In overruling Strickland, this Court removed the basis for its decision in Downtown Nursing Home. Clearly the opinion of this Court in Ogle applied the relation-back doctrine embodied in § 43-2-831, Ala. Code 1975 (the language of which Alabama adopted from the Uniform Probate Code), to a wrongful-death action.
Nevertheless, the Court went on to state in Ogle "that Strickland correctly points out that under the doctrine of relation back one must have something to relate back to, and we note that in the present case the filing of the original petition is the event to which the appointment would relate back." 706 So.2d at 710. Thus, instead of making the event for relation-back purposes the decedent's date of death consistent with the age-old rule (and the statutory text) upon which its decision rested, this Court ultimately made the event for relation-back purposes the date on which the "petition" for letters testamentary was filed.

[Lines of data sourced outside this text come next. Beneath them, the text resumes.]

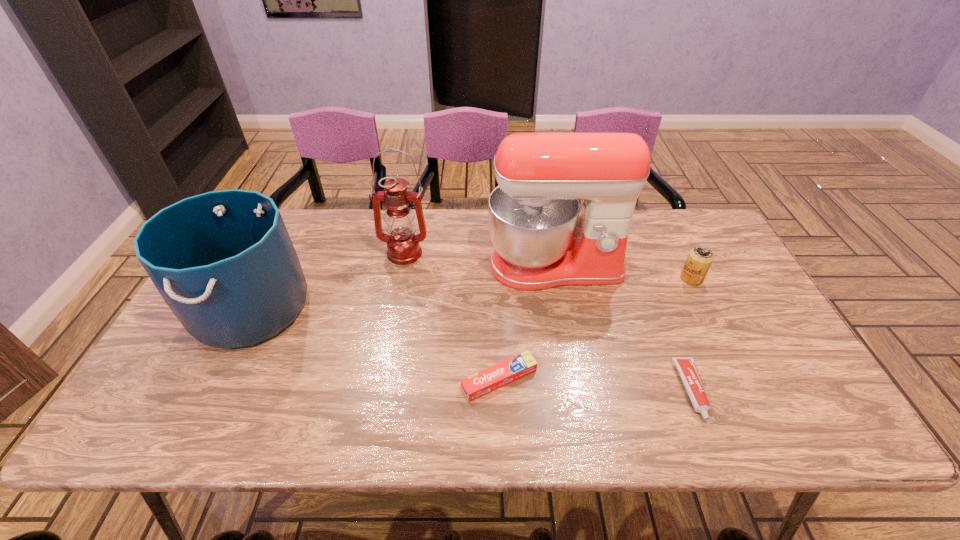
Identify the location of free space located on the back of the third tallest object. (300, 211).

At what (x,y) coordinates should I click in order to perform the action: click on free space located 0.120m on the left of the rightmost object. Please return your answer as a coordinate pair (x, y). This screenshot has width=960, height=540. Looking at the image, I should click on (639, 279).

Find the location of a particular element. vacant region located 0.340m on the back of the left toothpaste is located at coordinates (495, 266).

I want to click on mixer positioned at the far edge, so click(x=543, y=237).

Find the location of `oil lamp present at the far edge`. oil lamp present at the far edge is located at coordinates (403, 246).

Where is `object at the left edge`? This screenshot has height=540, width=960. object at the left edge is located at coordinates (223, 261).

At what (x,y) coordinates should I click in order to perform the action: click on object present at the right edge. Please return your answer as a coordinate pair (x, y). Looking at the image, I should click on (699, 260).

The image size is (960, 540). In order to click on free space at the near edge of the desktop in this screenshot , I will do `click(723, 429)`.

The width and height of the screenshot is (960, 540). I want to click on vacant space at the left edge of the desktop, so click(x=150, y=402).

In the image, there is a desktop. Identify the location of vacant space at the right edge. (768, 379).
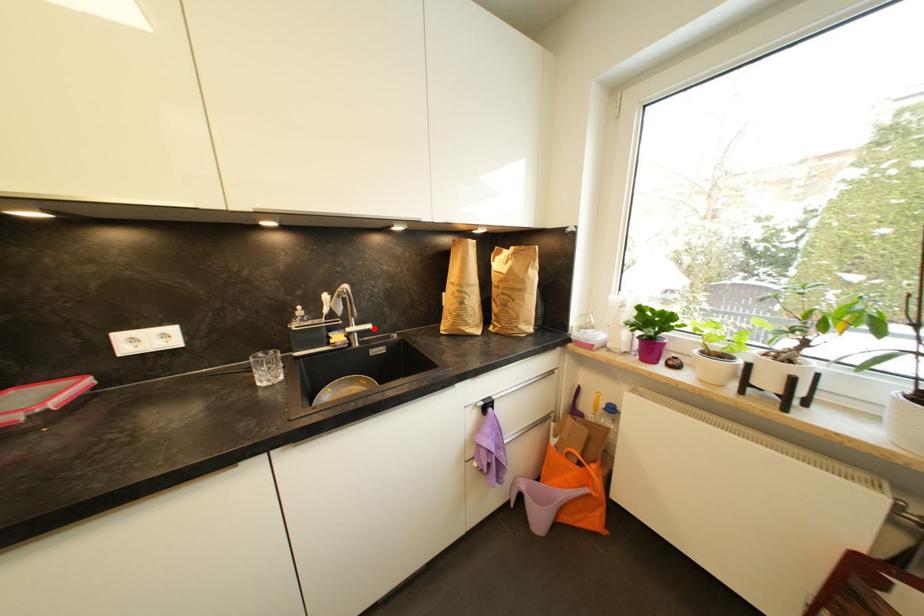
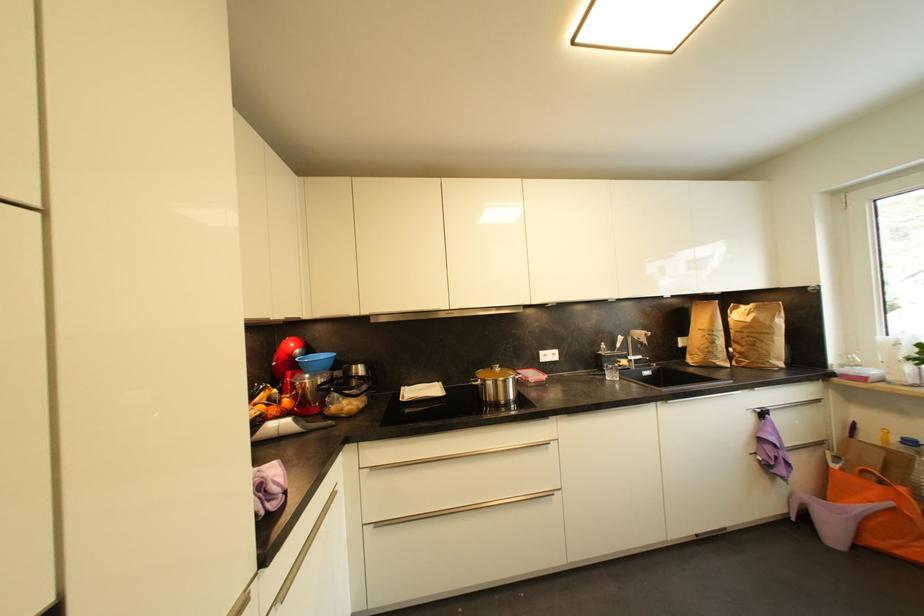
The point at the highlighted location is marked in the first image. Where is the corresponding point in the second image?

(645, 359)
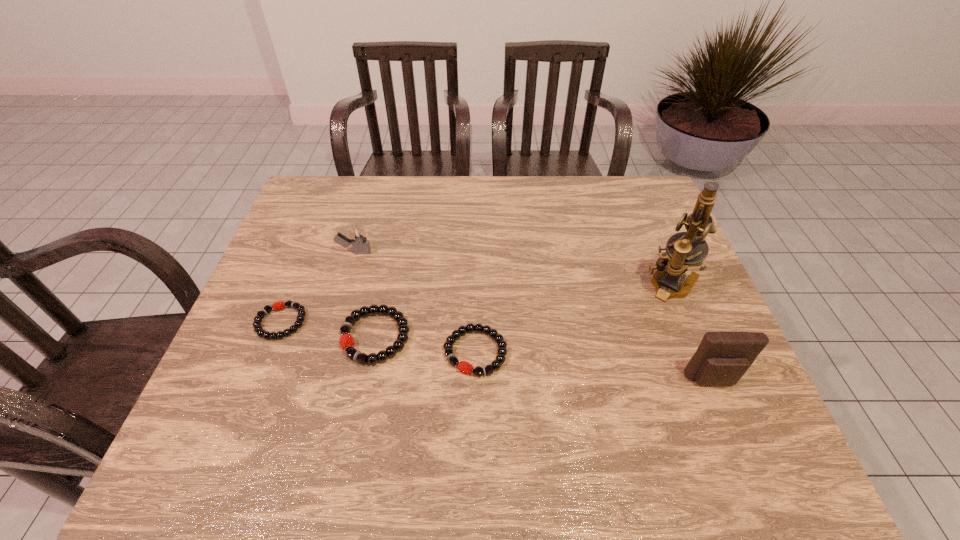
Find the location of a particular element. The height and width of the screenshot is (540, 960). vacant area at the near edge of the desktop is located at coordinates (622, 391).

At what (x,y) coordinates should I click in order to perform the action: click on free region at the left edge of the desktop. Please return your answer as a coordinate pair (x, y). Image resolution: width=960 pixels, height=540 pixels. Looking at the image, I should click on (305, 236).

Image resolution: width=960 pixels, height=540 pixels. Identify the location of vacant space at the right edge of the desktop. (682, 280).

Find the location of `vacant space at the far left corner of the desktop`. vacant space at the far left corner of the desktop is located at coordinates (322, 182).

You are a GUI agent. You are given a task and a screenshot of the screen. Output one action in this format:
    pyautogui.click(x=<x>, y=<y>)
    Task: Click on the vacant region at the near left corner of the desktop
    This screenshot has height=540, width=960.
    Given the screenshot: What is the action you would take?
    pyautogui.click(x=269, y=416)

The width and height of the screenshot is (960, 540). I want to click on free space at the far right corner, so click(x=626, y=185).

This screenshot has height=540, width=960. Find the location of `vacant space at the near right corner of the desktop`. vacant space at the near right corner of the desktop is located at coordinates (686, 415).

Where is `empty space that is in between the pouch and the second bracelet from right to left`? This screenshot has width=960, height=540. empty space that is in between the pouch and the second bracelet from right to left is located at coordinates (544, 359).

Where is `free space between the second bracelet from left to right and the pouch`? The height and width of the screenshot is (540, 960). free space between the second bracelet from left to right and the pouch is located at coordinates (544, 359).

Image resolution: width=960 pixels, height=540 pixels. Identify the location of vacant point located between the second shortest bracelet and the second bracelet from left to right. (425, 345).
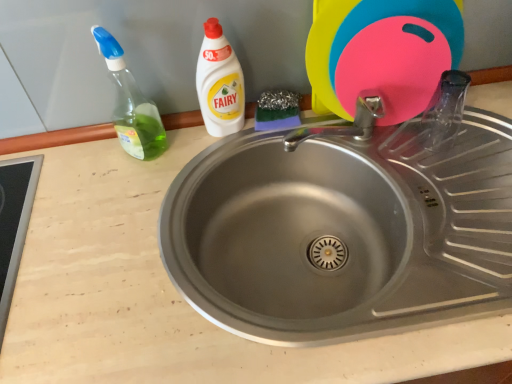
Find the location of a particular element. This screenshot has height=384, width=512. vacant area that lies to the right of green translucent bottle at left is located at coordinates (201, 148).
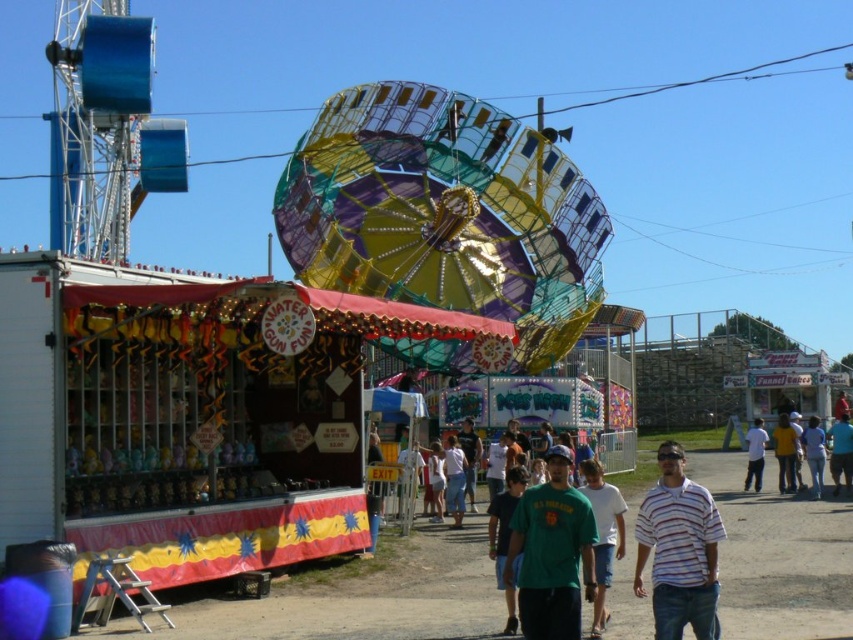
Looking at this image, you are a photographer at the carnival and need to capture both the green matte shirt at center and the blue fabric shirt at lower right in a single frame. Which shirt should you focus on to ensure both are in the shot without zooming in too much?

The green matte shirt at center is smaller than the blue fabric shirt at lower right, so focusing on the blue fabric shirt at lower right would allow both shirts to fit within the frame without excessive zooming.

You are a photographer at the carnival and want to capture both the green matte shirt at center and the white cotton shirt at lower right in a single photo. Which shirt should you focus on first to ensure both are in the frame?

The green matte shirt at center is below the white cotton shirt at lower right, so you should focus on the white cotton shirt at lower right first to ensure both are in the frame.

You are standing at the fair and see the blue jeans at lower right and the white cotton shirt at lower right. Which clothing item is nearer to you?

The blue jeans at lower right is closer to the viewer than the white cotton shirt at lower right.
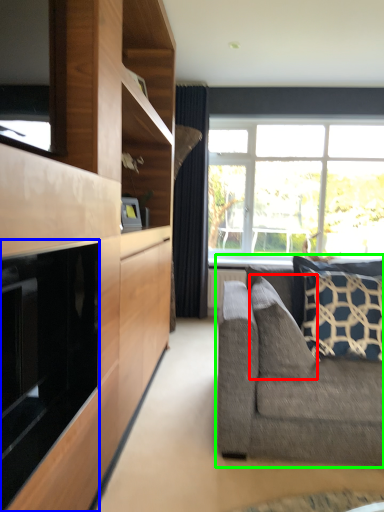
Question: Estimate the real-world distances between objects in this image. Which object is closer to pillow (highlighted by a red box), fireplace (highlighted by a blue box) or studio couch (highlighted by a green box)?

Choices:
 (A) fireplace
 (B) studio couch

Answer: (B)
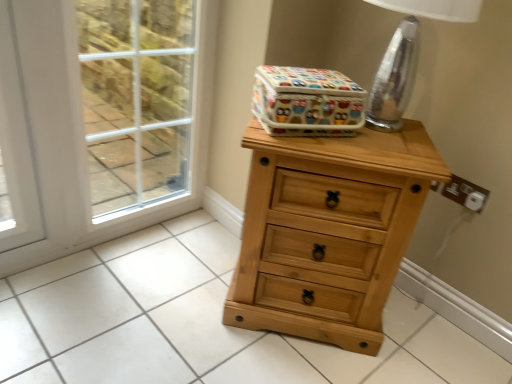
Identify the location of vacant space in front of clear glass table lamp at upper right. Image resolution: width=512 pixels, height=384 pixels. (379, 148).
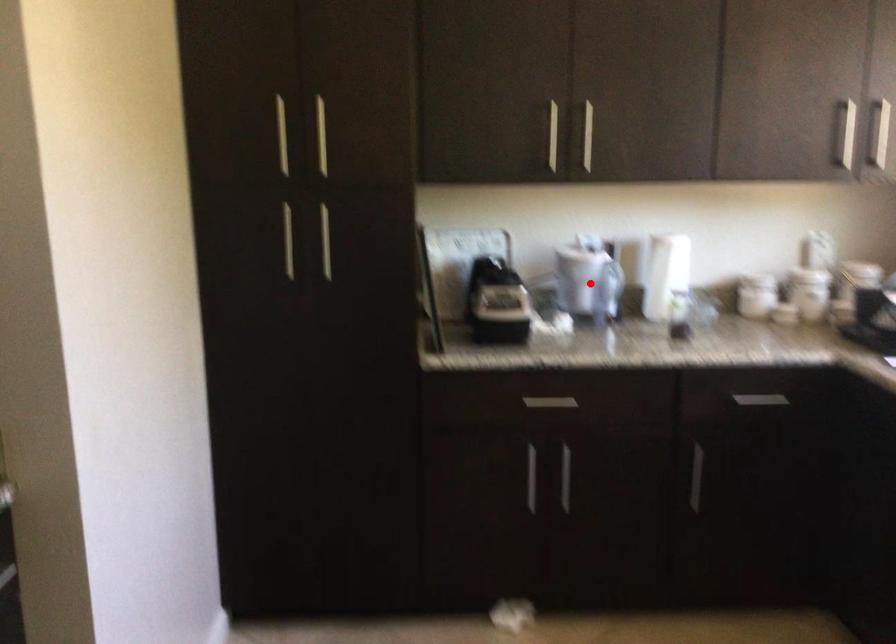
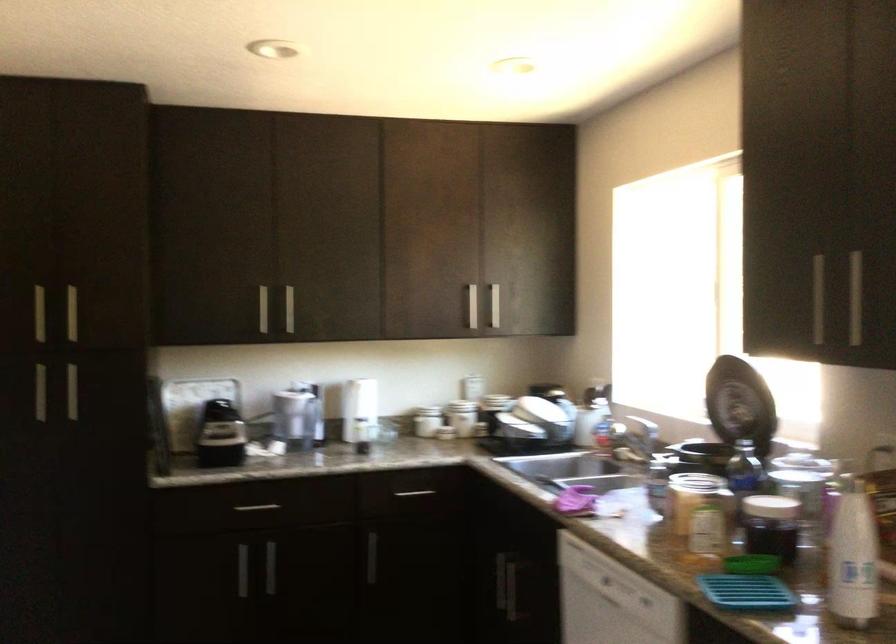
Question: I am providing you with two images of the same scene from different viewpoints. Image1 has a red point marked. In image2, the corresponding 3D location appears at what relative position? Reply with the corresponding letter.

Choices:
 (A) Closer
 (B) Farther

Answer: (B)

Perhaps it did so merely because in Ogle that date was one and the same as the date on which the wrongful-death action was filed. 706 So.2d at 708.
In any event, I cannot accept this Court's failure to apply the well settled rule concerning the relation back of a personal representative's authority to the date of the decedent's death. In my opinion, we are failing to take proper account of § 43-2-831, Ala. Code 1975, and the judicial precedents it incorporates and that apply it, i.e., Ogle.